Dyson had solved similar problems in other buildings by installing a micro cell and antennas, which requires federal permits, takes far too much time and costs enough to pinch budgets.
“The beauty of the Magic Box is you take all that away,” said Günther Ottendorfer, Sprint’s chief operating officer for technology who visited City Hall Monday to talk about the company’s network upgrade effort.
Sprint’s Magic Box is a small cell that plugs into a wall socket and sits in a window sill. It creates a high-speed data connection with the nearest tower and spreads it throughout the building and strengthens the signal outside the structure as well.
The Overland Park-based wireless company is making the boxes free to customers who qualify.
City Hall got 10 of them, and Dyson set them in window sills strategically throughout the top 20 floors of the 30-floor building.
“We’ve gotten thank yous from all over the building,” he said.

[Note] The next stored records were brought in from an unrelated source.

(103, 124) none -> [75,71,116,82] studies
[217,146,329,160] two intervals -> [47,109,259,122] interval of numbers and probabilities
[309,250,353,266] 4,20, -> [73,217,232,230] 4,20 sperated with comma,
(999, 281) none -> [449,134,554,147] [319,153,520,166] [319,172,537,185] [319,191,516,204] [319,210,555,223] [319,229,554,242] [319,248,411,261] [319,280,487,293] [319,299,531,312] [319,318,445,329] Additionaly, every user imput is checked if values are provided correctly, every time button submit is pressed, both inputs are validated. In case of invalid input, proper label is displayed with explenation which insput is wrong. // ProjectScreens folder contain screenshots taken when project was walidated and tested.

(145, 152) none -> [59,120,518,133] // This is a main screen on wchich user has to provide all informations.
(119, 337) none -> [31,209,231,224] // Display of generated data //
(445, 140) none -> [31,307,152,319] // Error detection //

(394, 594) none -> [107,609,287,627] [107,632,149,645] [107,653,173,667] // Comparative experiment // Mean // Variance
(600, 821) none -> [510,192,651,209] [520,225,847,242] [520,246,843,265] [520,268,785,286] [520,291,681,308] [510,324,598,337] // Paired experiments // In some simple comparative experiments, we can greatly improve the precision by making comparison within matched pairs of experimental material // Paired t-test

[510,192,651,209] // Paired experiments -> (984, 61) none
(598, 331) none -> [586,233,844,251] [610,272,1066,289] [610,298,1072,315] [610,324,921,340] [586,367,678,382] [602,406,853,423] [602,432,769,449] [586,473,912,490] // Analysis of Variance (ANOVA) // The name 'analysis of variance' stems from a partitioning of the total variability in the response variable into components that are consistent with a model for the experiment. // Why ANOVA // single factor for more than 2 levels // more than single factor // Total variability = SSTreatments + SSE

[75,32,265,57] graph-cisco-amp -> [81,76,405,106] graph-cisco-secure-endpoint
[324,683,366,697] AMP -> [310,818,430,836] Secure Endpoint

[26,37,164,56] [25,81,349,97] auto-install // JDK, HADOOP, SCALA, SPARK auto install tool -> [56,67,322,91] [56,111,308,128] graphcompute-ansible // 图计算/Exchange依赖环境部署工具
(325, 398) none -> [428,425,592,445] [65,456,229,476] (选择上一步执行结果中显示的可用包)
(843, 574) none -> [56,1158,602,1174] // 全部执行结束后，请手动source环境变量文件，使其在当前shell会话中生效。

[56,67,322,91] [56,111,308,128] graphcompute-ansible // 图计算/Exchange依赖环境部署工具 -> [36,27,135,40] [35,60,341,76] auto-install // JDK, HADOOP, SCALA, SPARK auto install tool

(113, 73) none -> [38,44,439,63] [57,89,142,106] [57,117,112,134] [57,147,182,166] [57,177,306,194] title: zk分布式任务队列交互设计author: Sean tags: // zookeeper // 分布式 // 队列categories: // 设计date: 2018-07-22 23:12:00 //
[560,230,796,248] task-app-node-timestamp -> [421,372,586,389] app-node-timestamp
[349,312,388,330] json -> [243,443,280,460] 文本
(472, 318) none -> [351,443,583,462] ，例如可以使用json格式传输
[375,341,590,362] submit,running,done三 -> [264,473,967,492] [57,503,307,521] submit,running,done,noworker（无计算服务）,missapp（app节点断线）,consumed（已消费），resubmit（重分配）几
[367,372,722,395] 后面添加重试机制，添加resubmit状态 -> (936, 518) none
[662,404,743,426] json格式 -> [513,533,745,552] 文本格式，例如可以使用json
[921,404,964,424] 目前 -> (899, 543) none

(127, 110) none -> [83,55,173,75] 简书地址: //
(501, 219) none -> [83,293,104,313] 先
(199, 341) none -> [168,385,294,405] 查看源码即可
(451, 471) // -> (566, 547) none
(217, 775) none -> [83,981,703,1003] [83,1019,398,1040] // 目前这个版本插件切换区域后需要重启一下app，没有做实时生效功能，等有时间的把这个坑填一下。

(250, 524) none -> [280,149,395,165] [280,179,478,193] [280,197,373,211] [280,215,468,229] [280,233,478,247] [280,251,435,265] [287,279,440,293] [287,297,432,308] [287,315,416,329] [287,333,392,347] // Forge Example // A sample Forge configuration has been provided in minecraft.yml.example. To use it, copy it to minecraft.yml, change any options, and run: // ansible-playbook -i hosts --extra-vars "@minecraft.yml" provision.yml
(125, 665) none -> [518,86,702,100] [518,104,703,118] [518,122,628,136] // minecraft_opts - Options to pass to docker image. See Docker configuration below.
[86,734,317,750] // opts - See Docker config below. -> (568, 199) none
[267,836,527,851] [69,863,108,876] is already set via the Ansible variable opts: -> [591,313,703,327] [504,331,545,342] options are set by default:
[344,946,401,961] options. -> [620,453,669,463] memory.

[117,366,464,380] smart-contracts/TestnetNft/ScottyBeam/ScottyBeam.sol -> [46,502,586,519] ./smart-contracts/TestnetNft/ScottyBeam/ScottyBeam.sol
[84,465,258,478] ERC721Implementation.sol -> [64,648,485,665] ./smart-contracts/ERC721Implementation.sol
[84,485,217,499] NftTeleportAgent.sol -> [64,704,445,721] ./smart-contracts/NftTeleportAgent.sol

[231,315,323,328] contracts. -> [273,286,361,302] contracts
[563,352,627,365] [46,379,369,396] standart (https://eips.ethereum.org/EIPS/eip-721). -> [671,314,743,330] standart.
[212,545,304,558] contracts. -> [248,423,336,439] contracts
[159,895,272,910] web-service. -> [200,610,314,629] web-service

The higher floors particularly needed help because they’re higher up than the nearby cellular “tower” equipment atop a seven-story building a few blocks south at 1301 Main Street.
Other city buildings similarly have gotten Magic Boxes to plug in, and Dyson said similar data service improvements have followed.
Data speed tests he made at one location showed download speeds on the Sprint network jumped from a half a megabyte per second to 30 or 40 megabytes per second.
“It puts the tower on the floor,” said Mary Miller, the city’s chief information officer. “It allows them (employees) to use their mobile devices for what they were intended for.”
City employees use about 1,200 Sprint phones and tablets in City Hall. Now, their data signals strengthen as they walk toward the elevators in the center of building, instead of disappearing.